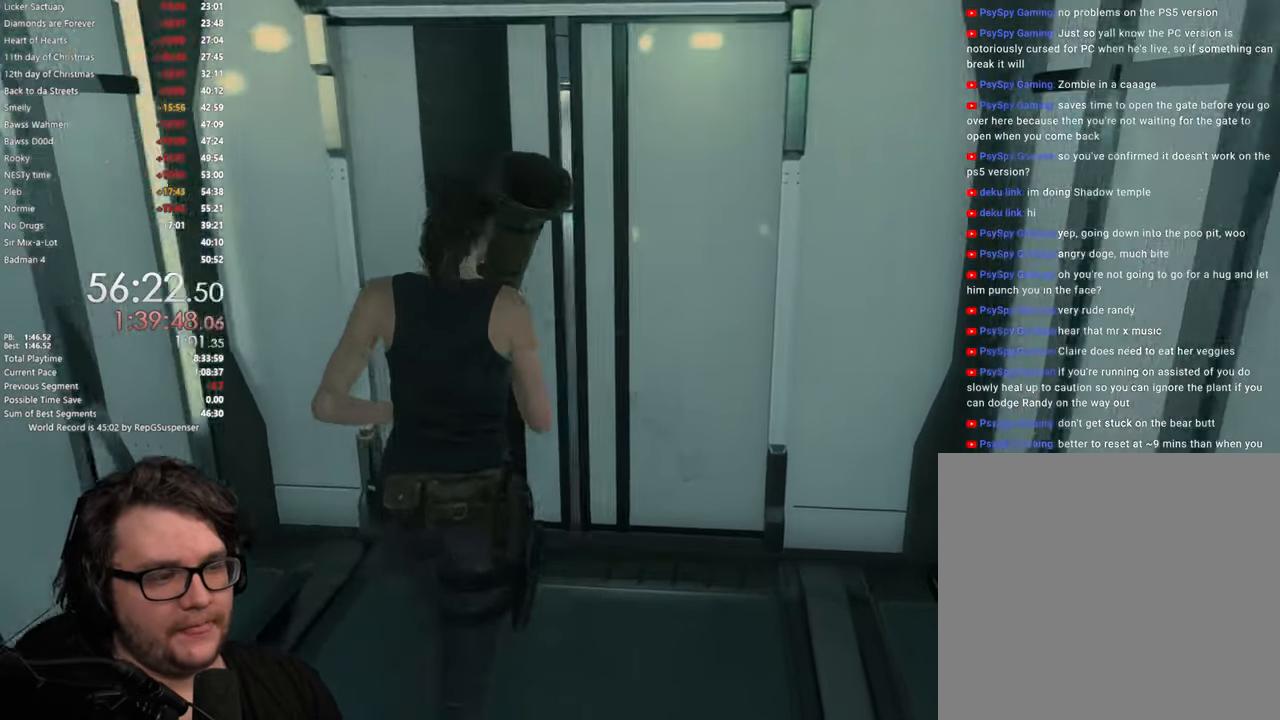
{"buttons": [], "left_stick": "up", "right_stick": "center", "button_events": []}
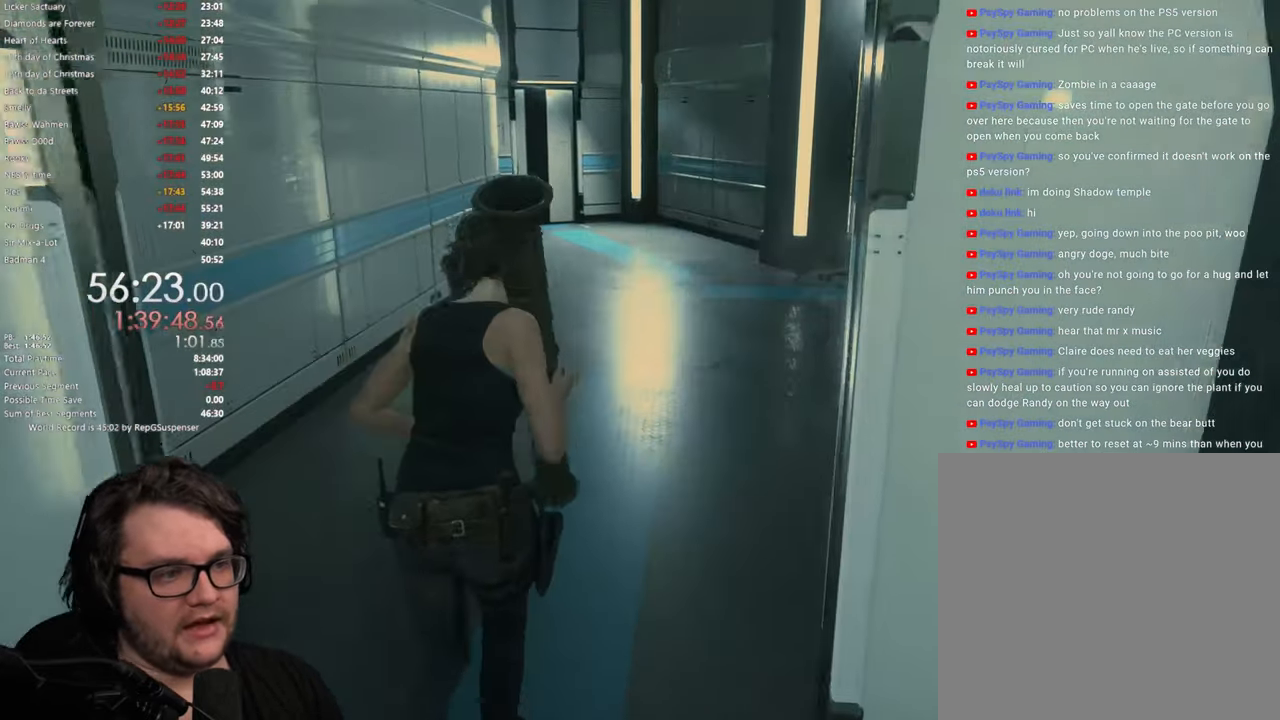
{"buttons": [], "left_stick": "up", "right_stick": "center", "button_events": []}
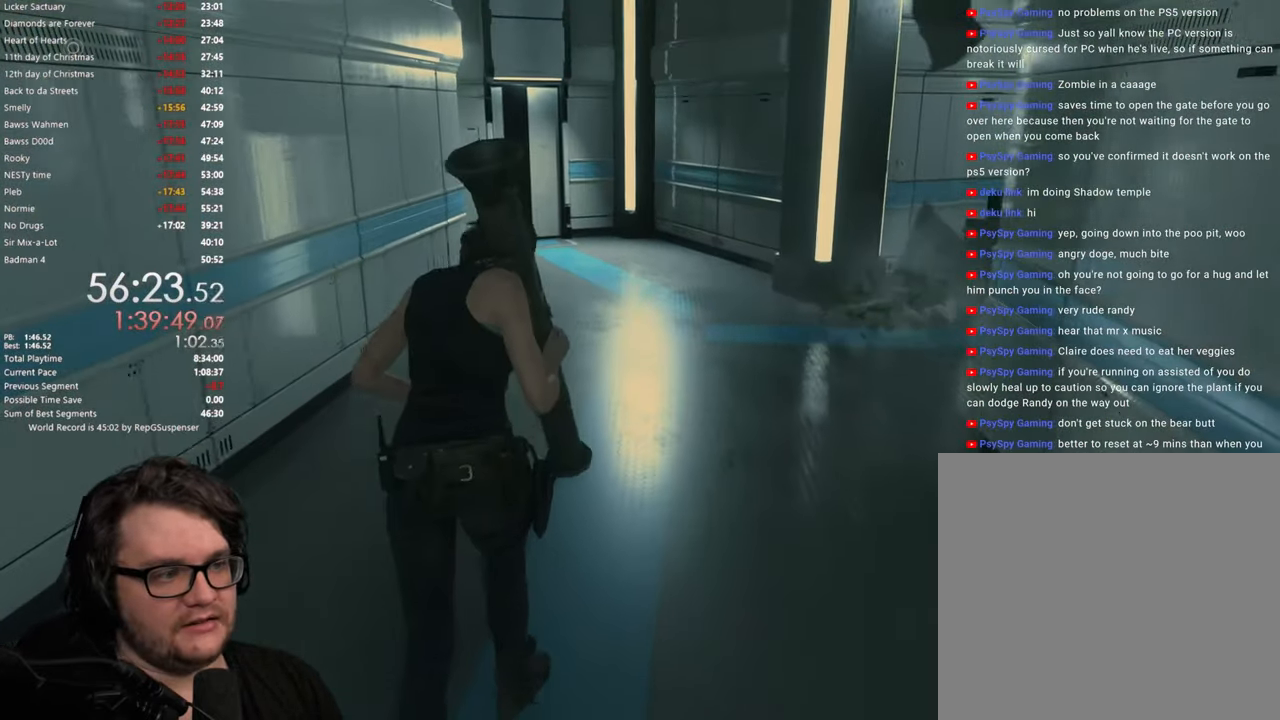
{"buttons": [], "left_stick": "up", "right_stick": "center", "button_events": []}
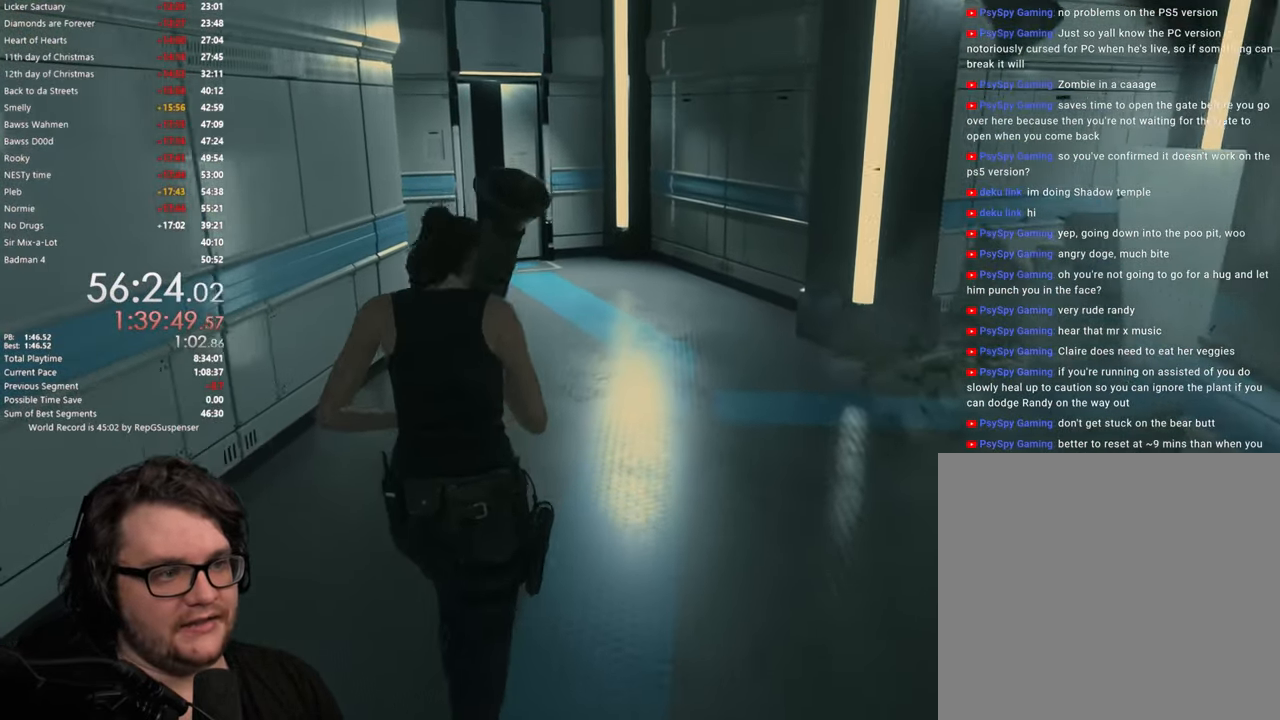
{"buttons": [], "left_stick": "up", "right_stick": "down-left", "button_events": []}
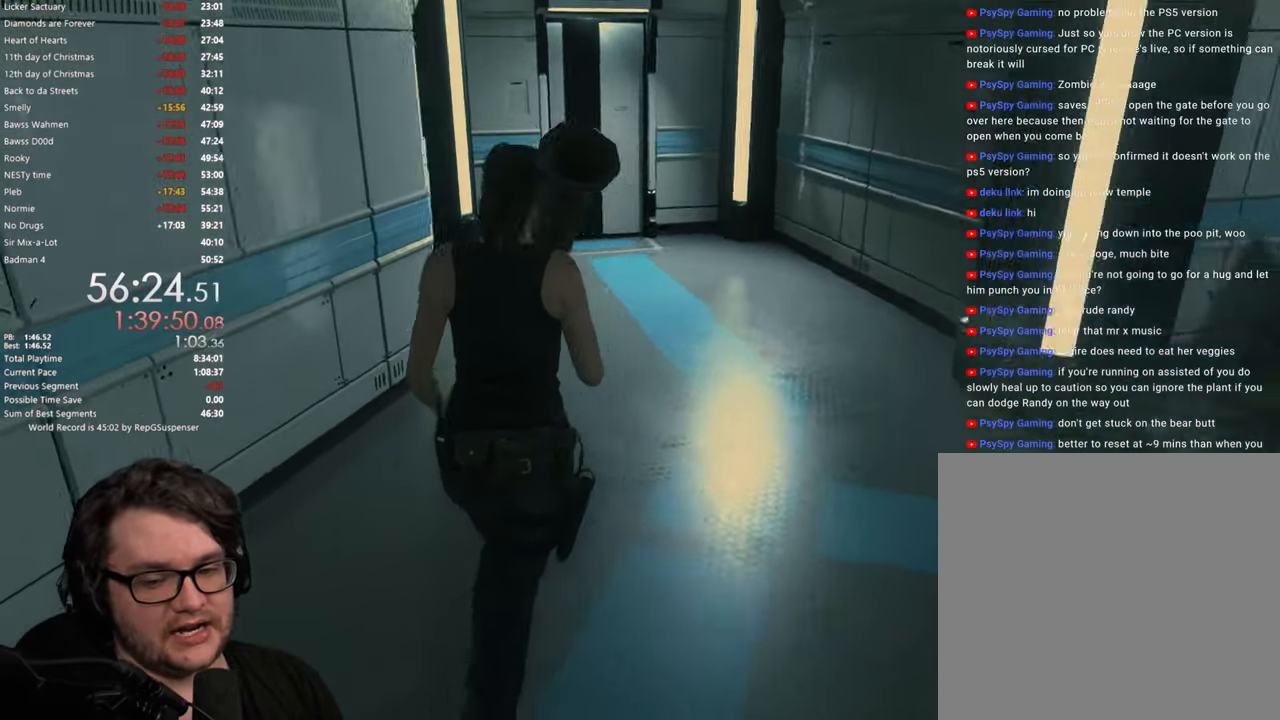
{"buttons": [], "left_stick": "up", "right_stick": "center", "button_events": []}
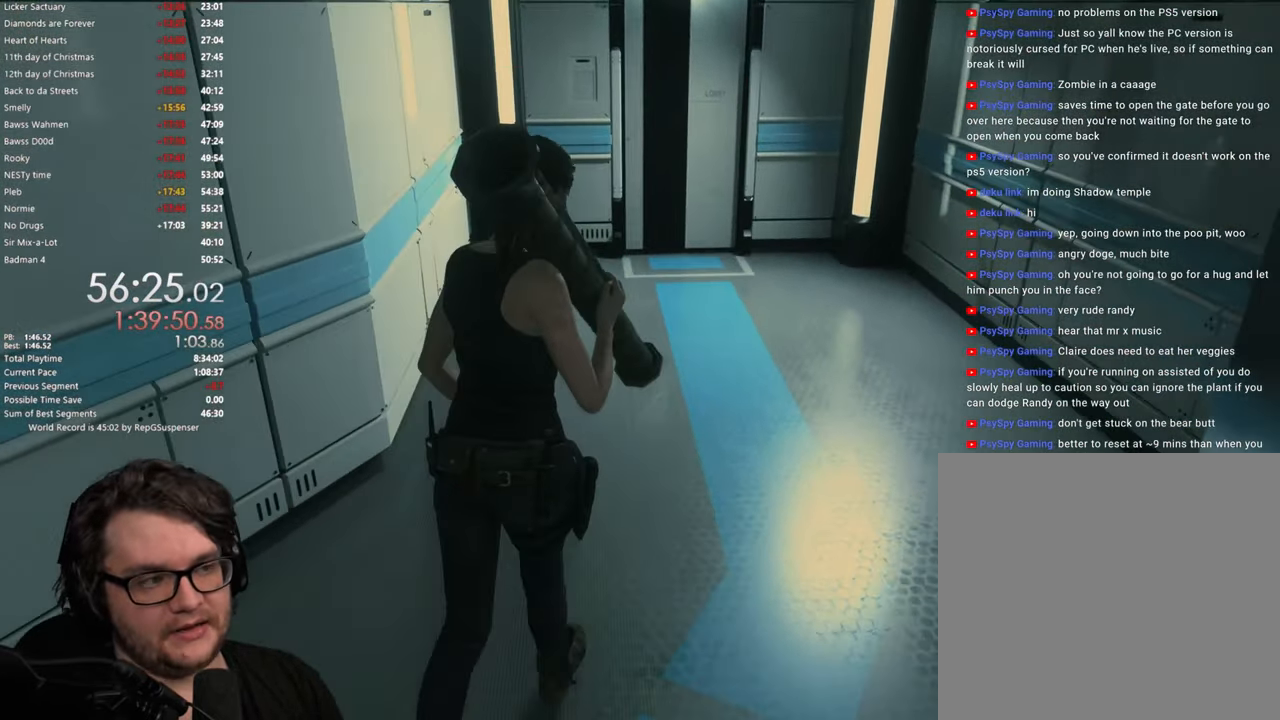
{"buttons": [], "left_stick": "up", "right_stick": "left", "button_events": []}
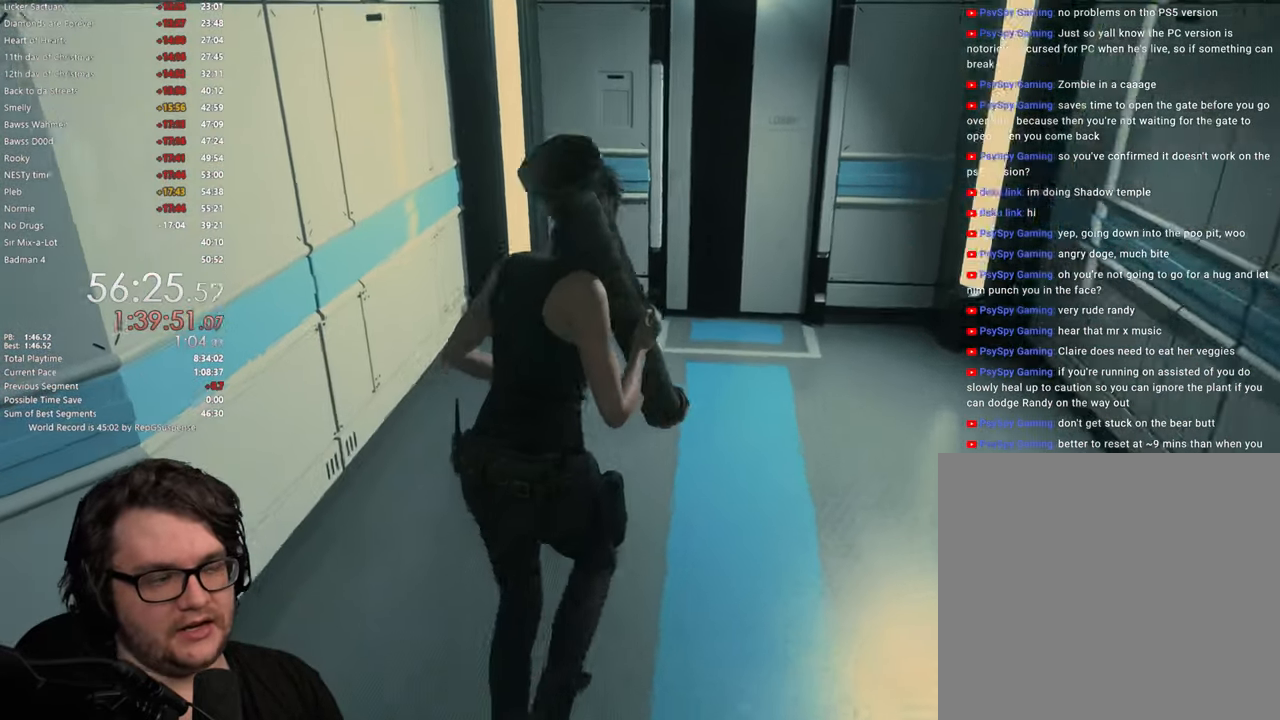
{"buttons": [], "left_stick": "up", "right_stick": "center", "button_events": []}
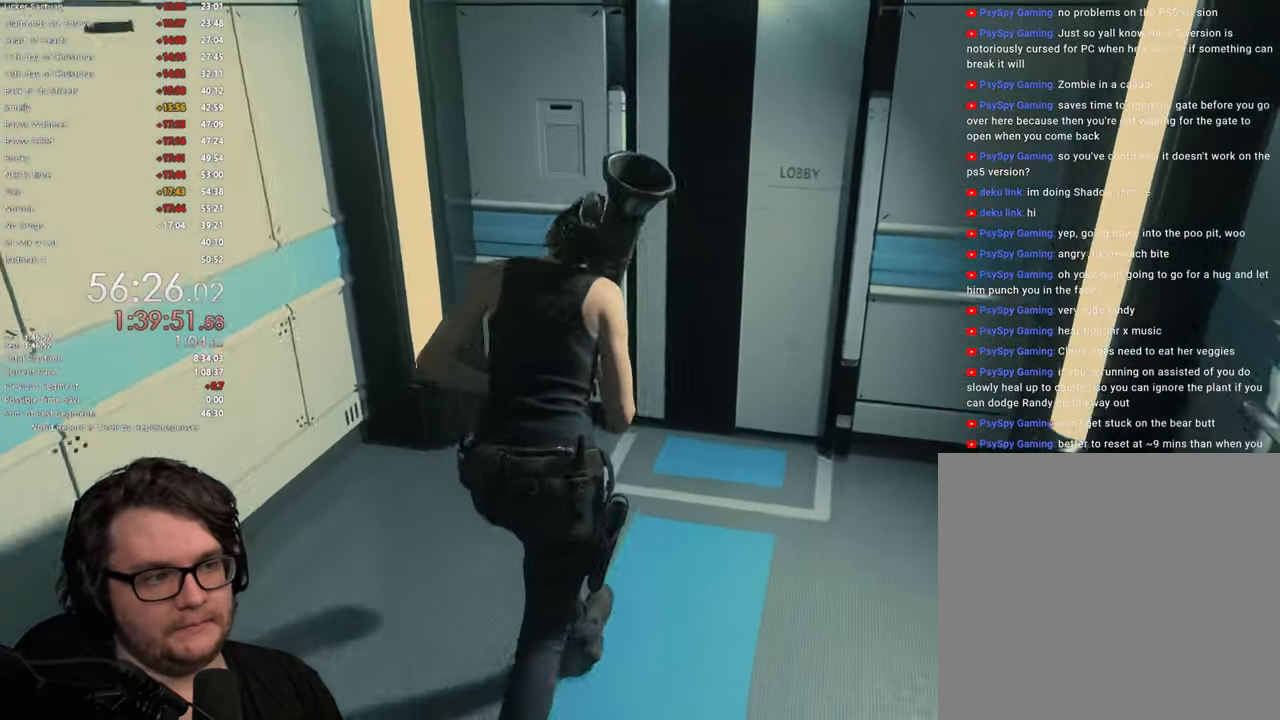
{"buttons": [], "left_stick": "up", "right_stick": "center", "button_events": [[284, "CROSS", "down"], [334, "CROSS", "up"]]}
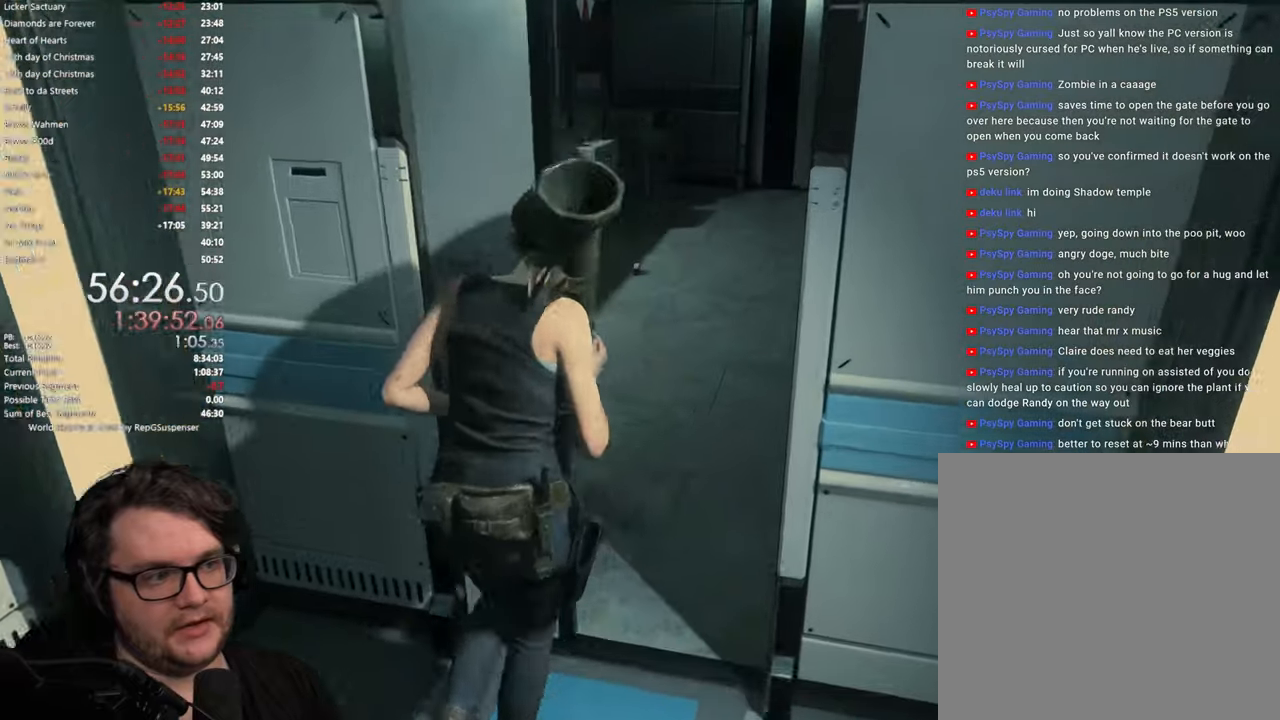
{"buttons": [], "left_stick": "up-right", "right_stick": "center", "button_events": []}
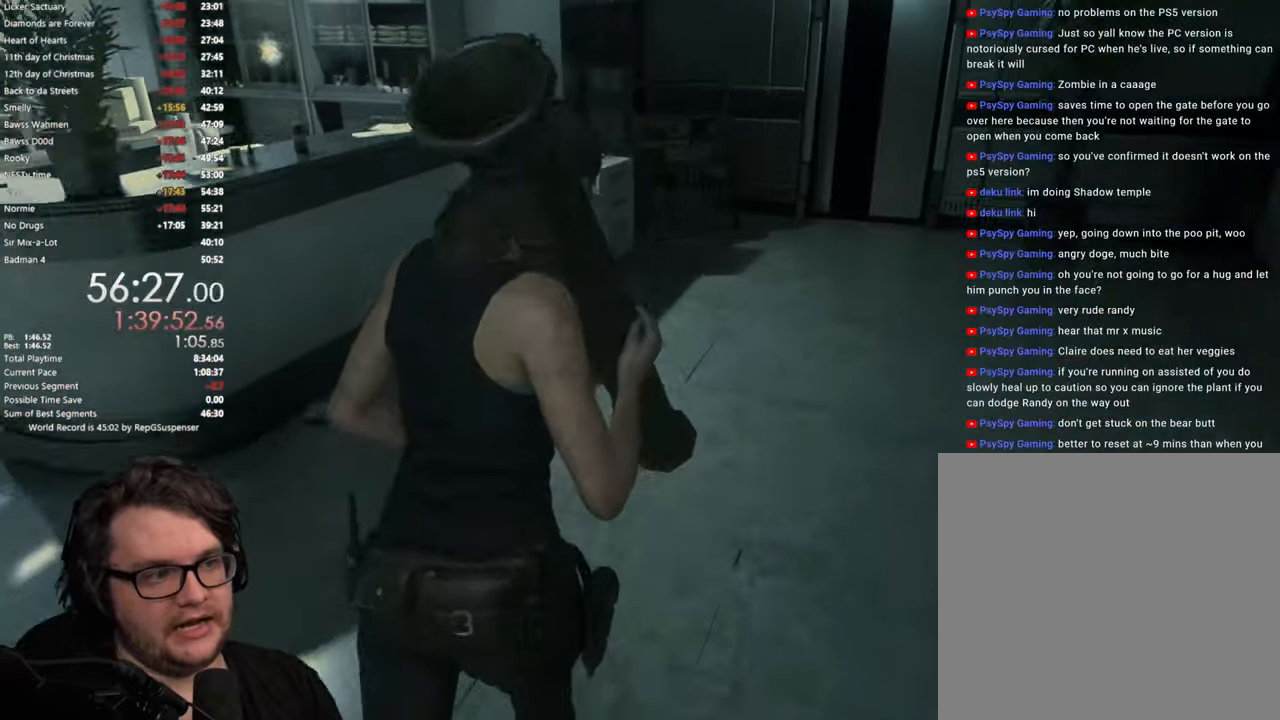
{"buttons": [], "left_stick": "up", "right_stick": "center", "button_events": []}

========

The expected answer is a copy of each line in the listing above that contains "down".

{"buttons": [], "left_stick": "up", "right_stick": "down-left", "button_events": []}
{"buttons": [], "left_stick": "up", "right_stick": "center", "button_events": [[284, "CROSS", "down"], [334, "CROSS", "up"]]}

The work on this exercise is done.